Lowering Detail Without Lowering the Experience
PC gamers play on a variety of hardware configurations, from top of the line workstations on down to laptops over five years old. Developers must draw the line where they cut off support for less powerful machines that lack important features or just cannot keep up with the complex game simulation. This lengthy console generation has also reduced the pressure to upgrade, as ports rarely make full use of PC hardware.
In developing Retrovirus, we worked from the top down on the graphical detail. Our artists aimed for the best looking worlds and creatures that their high powered development machines could support, while the programmers kept optimizing to make more possible. But now that Alpha is going out to a wider audience, it's time to start expanding the hardware window.
Many optimizations can improve game performance without visual impact. Reducing shader instructions, hierarchical physics collisions, model instancing, and hidden surface removal can bring pixels to the screen faster without changing their result. But to really achieve compatibility with older machines, there is a point where visual quality must be dropped. In Retrovirus, advanced lighting techniques were a good place to simplify the calculations. Shadows, small decorative lights, and screen space ambient occlusion add lighting detail that is non-critical eye candy.
The image below shows a scene with our simplified lighting model. Hover over it to see the original high quality lighting.
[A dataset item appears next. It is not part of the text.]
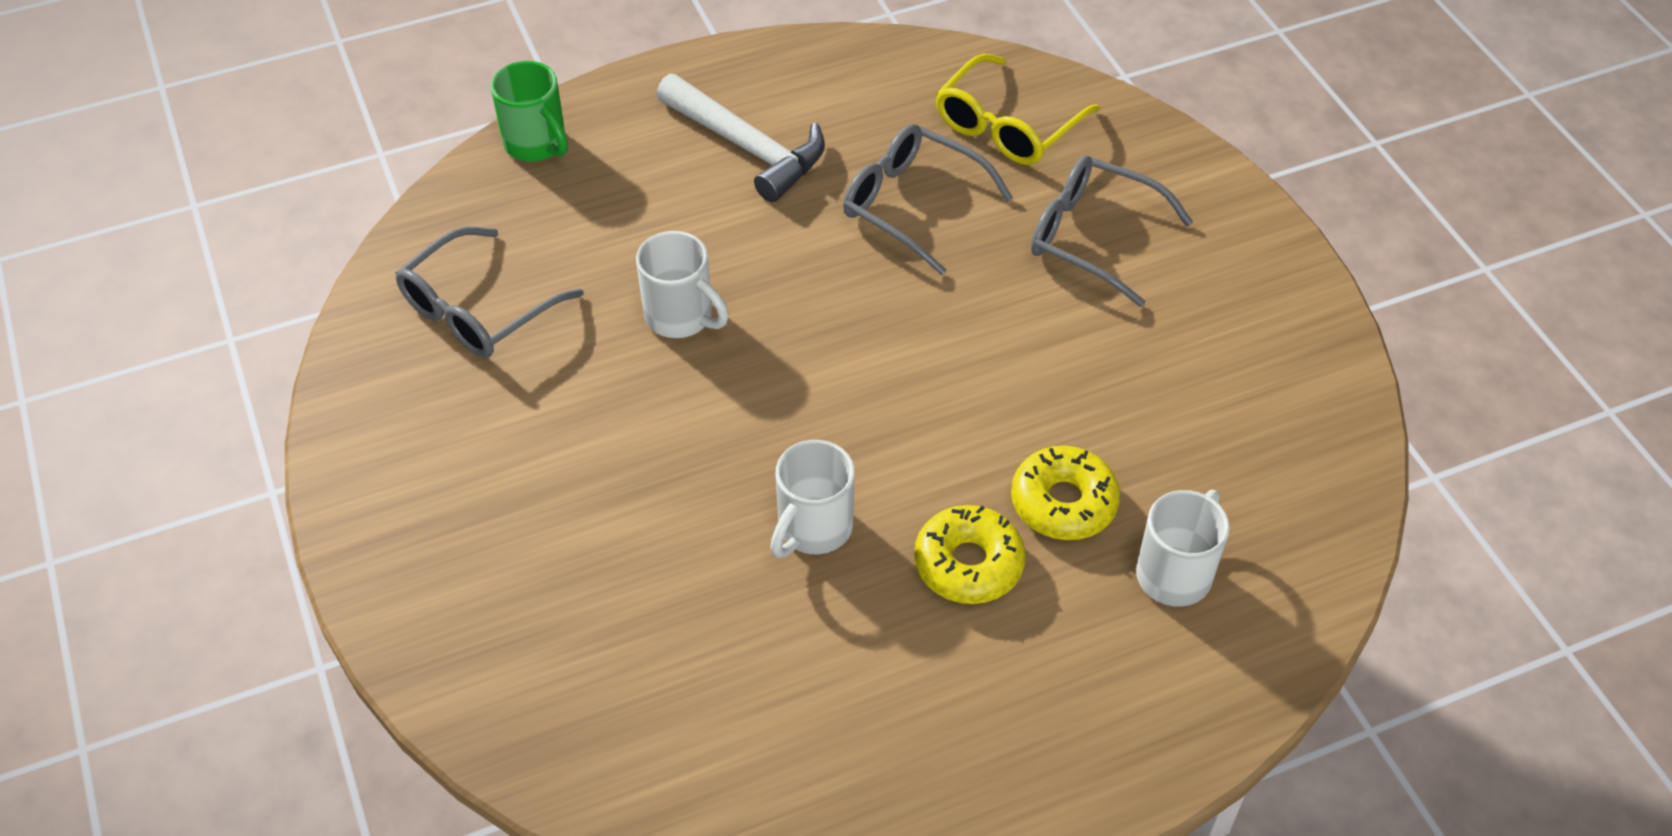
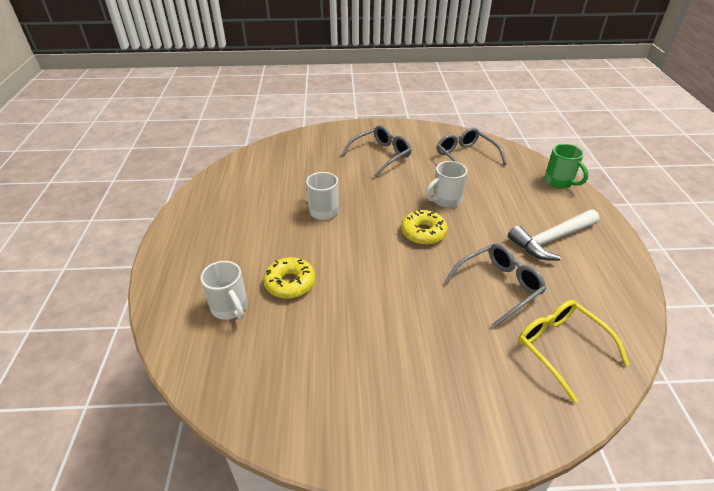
camera: 110 degrees right, 10 degrees down
(537, 144) = (559, 182): green mug -> green mug turned 105 degrees counterclockwise
(968, 564) = (280, 245): yellow donut -> yellow donut (423, 233)
(1092, 237) = (455, 356): grey glasses -> grey glasses (381, 155)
The sweet spot for an action game is 16 milliseconds to render each frame, and on this development machine (a Radeon 5850, released three years ago) the original scene took 20ms. After lowing the lighting detail, it took only 15ms, achieving the target. Older machines could lower the resolution and drop anti-aliasing to keep up. There is a lot more optimization to do, but separating important visual features will give a consistent experience to all players.